→ **EXCERPTED RECORDS**
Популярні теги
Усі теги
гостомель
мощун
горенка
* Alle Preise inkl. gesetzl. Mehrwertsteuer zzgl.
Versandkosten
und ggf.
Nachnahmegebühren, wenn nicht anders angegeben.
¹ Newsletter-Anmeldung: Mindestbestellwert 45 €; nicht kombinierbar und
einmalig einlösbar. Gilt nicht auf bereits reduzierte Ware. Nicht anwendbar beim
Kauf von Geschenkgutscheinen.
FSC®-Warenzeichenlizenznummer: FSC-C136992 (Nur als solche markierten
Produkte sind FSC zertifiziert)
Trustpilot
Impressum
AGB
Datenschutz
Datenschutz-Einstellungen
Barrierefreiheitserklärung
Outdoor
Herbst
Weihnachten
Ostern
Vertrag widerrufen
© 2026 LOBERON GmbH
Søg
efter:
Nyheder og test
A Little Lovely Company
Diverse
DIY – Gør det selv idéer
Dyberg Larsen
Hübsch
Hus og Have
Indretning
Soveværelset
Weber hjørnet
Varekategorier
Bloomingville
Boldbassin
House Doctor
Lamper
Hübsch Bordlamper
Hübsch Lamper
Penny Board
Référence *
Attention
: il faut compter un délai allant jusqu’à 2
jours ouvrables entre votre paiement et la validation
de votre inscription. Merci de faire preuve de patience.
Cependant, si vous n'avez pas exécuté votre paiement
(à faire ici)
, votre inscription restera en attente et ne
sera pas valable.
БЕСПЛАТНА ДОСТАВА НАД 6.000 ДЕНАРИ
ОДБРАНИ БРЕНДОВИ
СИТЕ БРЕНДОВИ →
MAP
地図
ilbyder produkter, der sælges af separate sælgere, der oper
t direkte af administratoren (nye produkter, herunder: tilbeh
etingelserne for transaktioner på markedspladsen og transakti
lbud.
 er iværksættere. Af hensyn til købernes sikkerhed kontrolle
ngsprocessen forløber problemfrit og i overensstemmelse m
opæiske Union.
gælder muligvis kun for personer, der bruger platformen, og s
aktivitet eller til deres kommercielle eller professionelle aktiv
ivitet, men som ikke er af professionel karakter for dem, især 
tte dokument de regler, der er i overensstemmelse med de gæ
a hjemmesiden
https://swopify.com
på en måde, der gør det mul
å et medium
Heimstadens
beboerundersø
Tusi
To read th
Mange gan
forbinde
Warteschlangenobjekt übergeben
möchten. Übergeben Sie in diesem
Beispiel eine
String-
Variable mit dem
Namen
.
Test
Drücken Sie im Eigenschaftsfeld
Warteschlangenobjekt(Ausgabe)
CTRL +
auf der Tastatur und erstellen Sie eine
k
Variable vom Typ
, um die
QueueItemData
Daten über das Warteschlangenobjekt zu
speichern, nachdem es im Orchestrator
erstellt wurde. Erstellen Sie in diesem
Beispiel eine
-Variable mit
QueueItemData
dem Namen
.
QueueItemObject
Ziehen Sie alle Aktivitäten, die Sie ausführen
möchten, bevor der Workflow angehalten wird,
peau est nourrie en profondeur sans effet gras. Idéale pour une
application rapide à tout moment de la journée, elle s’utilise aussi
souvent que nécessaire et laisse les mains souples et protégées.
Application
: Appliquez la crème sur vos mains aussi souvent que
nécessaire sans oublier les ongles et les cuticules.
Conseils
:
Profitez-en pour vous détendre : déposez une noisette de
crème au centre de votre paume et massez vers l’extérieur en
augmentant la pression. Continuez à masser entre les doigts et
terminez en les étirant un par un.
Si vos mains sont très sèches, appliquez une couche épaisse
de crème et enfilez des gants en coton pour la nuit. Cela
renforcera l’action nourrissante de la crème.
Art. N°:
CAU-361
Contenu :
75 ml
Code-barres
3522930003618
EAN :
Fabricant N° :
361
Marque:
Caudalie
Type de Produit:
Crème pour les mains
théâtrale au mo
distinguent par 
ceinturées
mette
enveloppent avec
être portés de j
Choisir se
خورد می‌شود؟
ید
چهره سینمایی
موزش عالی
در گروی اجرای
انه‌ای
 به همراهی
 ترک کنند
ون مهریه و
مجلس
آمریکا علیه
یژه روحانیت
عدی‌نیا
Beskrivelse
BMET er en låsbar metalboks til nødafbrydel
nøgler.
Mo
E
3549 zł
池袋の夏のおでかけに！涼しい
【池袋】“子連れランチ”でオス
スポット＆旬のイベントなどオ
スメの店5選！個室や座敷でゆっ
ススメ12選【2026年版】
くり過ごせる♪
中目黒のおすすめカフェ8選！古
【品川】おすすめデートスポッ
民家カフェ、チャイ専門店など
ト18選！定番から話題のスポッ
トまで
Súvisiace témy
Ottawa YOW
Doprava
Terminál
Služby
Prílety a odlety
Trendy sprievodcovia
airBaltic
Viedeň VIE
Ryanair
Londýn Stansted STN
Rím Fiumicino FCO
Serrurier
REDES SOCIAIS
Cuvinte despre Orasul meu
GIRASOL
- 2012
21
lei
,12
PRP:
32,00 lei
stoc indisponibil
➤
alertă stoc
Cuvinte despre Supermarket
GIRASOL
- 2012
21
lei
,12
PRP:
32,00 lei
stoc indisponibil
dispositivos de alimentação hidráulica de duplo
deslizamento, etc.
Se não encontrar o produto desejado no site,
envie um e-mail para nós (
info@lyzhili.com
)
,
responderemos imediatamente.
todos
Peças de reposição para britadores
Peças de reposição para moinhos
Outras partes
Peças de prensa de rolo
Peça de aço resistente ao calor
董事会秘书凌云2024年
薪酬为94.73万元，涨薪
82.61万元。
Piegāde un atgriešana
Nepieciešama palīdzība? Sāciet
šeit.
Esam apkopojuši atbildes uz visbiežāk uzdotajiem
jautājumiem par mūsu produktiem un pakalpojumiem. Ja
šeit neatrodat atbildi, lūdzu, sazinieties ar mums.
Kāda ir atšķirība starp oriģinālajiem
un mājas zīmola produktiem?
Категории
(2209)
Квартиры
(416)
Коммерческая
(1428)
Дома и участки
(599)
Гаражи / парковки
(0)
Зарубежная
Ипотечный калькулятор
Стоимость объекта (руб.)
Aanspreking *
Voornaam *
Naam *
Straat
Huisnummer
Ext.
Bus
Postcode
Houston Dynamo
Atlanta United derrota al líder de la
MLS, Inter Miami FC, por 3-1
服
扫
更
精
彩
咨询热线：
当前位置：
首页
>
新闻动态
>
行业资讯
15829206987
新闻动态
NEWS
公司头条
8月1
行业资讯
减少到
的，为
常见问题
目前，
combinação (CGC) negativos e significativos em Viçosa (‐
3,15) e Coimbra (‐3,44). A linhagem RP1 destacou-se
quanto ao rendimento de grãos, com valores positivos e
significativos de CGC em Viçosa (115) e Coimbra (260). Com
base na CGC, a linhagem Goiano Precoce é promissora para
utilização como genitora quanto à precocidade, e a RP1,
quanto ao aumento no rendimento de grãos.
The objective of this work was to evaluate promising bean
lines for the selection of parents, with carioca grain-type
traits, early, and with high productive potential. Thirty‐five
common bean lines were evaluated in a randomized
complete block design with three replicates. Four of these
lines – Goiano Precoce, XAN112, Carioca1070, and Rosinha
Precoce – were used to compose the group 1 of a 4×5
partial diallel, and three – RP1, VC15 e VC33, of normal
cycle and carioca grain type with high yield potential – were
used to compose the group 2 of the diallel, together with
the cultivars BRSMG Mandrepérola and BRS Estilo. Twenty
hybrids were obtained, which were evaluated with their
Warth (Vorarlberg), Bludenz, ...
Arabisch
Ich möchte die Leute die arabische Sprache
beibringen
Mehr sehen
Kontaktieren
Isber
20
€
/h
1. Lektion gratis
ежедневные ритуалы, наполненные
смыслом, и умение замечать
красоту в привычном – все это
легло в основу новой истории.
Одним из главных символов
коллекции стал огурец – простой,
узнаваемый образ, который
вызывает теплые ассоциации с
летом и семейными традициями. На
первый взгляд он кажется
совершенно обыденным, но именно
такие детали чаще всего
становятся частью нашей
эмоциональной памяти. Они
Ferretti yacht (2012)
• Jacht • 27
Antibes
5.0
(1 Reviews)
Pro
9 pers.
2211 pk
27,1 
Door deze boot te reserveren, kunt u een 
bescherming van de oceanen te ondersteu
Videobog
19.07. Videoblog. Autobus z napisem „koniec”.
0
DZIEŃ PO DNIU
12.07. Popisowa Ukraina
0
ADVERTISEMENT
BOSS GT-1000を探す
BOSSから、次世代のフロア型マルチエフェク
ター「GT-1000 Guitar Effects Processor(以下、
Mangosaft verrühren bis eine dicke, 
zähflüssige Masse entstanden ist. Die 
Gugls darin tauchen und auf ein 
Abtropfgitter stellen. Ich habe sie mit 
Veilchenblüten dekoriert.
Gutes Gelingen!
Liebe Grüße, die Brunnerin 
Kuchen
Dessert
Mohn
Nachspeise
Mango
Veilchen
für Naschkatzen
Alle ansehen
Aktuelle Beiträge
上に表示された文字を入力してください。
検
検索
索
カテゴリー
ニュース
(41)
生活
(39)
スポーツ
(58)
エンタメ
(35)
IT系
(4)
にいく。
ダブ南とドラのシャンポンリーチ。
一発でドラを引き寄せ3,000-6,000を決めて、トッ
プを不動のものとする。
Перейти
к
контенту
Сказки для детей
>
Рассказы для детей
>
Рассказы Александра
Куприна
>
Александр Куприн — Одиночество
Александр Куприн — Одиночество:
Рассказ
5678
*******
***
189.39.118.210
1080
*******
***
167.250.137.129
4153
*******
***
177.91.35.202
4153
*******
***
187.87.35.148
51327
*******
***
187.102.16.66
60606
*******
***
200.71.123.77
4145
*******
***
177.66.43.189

→ **ASSIGNMENT**
Please reproduce the records word for word, from their first line through the line containing "¹ Newsletter-Anmeldung: Mindestbestellwert", with that line included.

→ **SOLUTION**
Популярні теги
Усі теги
гостомель
мощун
горенка
* Alle Preise inkl. gesetzl. Mehrwertsteuer zzgl.
Versandkosten
und ggf.
Nachnahmegebühren, wenn nicht anders angegeben.
¹ Newsletter-Anmeldung: Mindestbestellwert 45 €; nicht kombinierbar und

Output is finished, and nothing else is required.